The Wonder team: Bob Margouleff (l) and Malcolm Cecil
So “Superstition” came into being at studios on both coasts, along with many other songs of Wonder put on tape that spring: “It Would Break My Heart In Two,” “God Is Freedom,” “Our Love Is A Thing Of The Past, “Sound Of Her Voice” and “Life Is Tragic” among them, according to session records. (None of those five were ever released – or completed? – as such, although they might have mutated into other works.)
Before Motown sent “Superstition” to market in October 1972, Wonder introduced the song that summer during his career-changing U.S. tour with the Rolling Stones. He also sang it during a five-night stint at Los Angeles’ Whisky a Go Go in early September.
It’s still in his concert repertoire, of course – and in the public consciousness. The recording’s digital count to date on Spotify is close to one billion streams, and just a few weeks ago, listeners to the BBC’s Radio 2 (its weekly audience: 12 million) voted “Superstition” as Wonder’s most popular track, out of a choice of 60.
Next month, London-based Ace Records will release a 20-track compact disc, Black America Sings Stevie Wonder, which includes Quincy Jones’ 1973 version of “Superstition.” In 2009, Wonder and Jeff Beck performed the song together at the 25th anniversary concert of the Rock & Roll Hall of Fame in New York. And several years ago, Bob Margouleff revealed that there’s another version of the original recording. “We mixed ‘Superstition’ in quad,” he told Prosound News. “Somewhere in Stevie’s library, there exists a four-track quad mix that was absolutely fabulous.”

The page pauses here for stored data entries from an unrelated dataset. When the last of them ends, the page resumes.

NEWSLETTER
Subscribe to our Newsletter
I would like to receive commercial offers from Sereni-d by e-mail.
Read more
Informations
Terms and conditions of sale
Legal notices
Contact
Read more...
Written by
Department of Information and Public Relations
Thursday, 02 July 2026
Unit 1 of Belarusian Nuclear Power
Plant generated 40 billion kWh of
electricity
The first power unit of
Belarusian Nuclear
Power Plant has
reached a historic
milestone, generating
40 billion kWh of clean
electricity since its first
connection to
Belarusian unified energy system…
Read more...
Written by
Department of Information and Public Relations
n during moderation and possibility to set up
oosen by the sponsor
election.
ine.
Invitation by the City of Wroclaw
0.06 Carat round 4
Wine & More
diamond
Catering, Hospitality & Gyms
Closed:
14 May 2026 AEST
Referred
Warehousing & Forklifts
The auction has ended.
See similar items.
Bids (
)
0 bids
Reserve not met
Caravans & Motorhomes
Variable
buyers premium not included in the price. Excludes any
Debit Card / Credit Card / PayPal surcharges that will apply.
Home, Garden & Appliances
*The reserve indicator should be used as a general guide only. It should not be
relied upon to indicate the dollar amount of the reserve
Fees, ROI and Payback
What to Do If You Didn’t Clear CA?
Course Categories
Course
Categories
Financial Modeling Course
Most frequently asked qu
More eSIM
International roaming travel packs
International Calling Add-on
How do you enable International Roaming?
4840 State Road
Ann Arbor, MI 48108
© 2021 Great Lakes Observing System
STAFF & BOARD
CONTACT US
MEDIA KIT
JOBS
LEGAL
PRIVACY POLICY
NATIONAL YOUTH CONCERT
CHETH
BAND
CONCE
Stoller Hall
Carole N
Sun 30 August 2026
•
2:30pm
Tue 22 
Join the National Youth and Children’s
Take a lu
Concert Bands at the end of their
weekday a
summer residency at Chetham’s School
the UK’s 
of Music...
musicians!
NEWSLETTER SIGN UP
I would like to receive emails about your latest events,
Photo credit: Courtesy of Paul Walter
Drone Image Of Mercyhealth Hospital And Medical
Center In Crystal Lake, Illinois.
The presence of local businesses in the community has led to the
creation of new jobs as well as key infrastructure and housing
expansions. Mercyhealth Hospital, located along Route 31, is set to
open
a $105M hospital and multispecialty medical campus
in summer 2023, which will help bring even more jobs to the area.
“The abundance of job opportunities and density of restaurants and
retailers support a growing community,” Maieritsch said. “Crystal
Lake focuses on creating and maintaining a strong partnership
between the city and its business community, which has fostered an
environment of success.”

With lyrics once dictated to Katie…
Music notes: there have been various excursions into “Superstition” over the years, including by the above-mentioned “Q” in 1973 (on which Stevie plays harmonica) and by the Jackson 5 in concert (in Japan) that same year. Then there’s Jeff Beck’s take, contained in his album Beck Bogert Appice, which came out the year after Wonder topped charts worldwide with his original. A couple of unusual versions are by Sergio Mendes and Brazil ’77 and Nnenna Freelon. The latter released Works of Wonder in 2002, an entire album devoted to Stevie’s material, while Macy Gray followed with something similar, ten years later. This WGB playlist contains all of those “Superstition” renditions, and closes with Wonder’s live performance from 1995’s Natural Wonder album. Motown artist Monalisa Young tackled “Superstition,” too, on her 1983 album, Knife, produced by Hal Davis, but it’s not available on streaming services. And finally, there are these live performances by Stevie with Jeff Beck, cited above, and Stevie with Prince in Paris in 2010.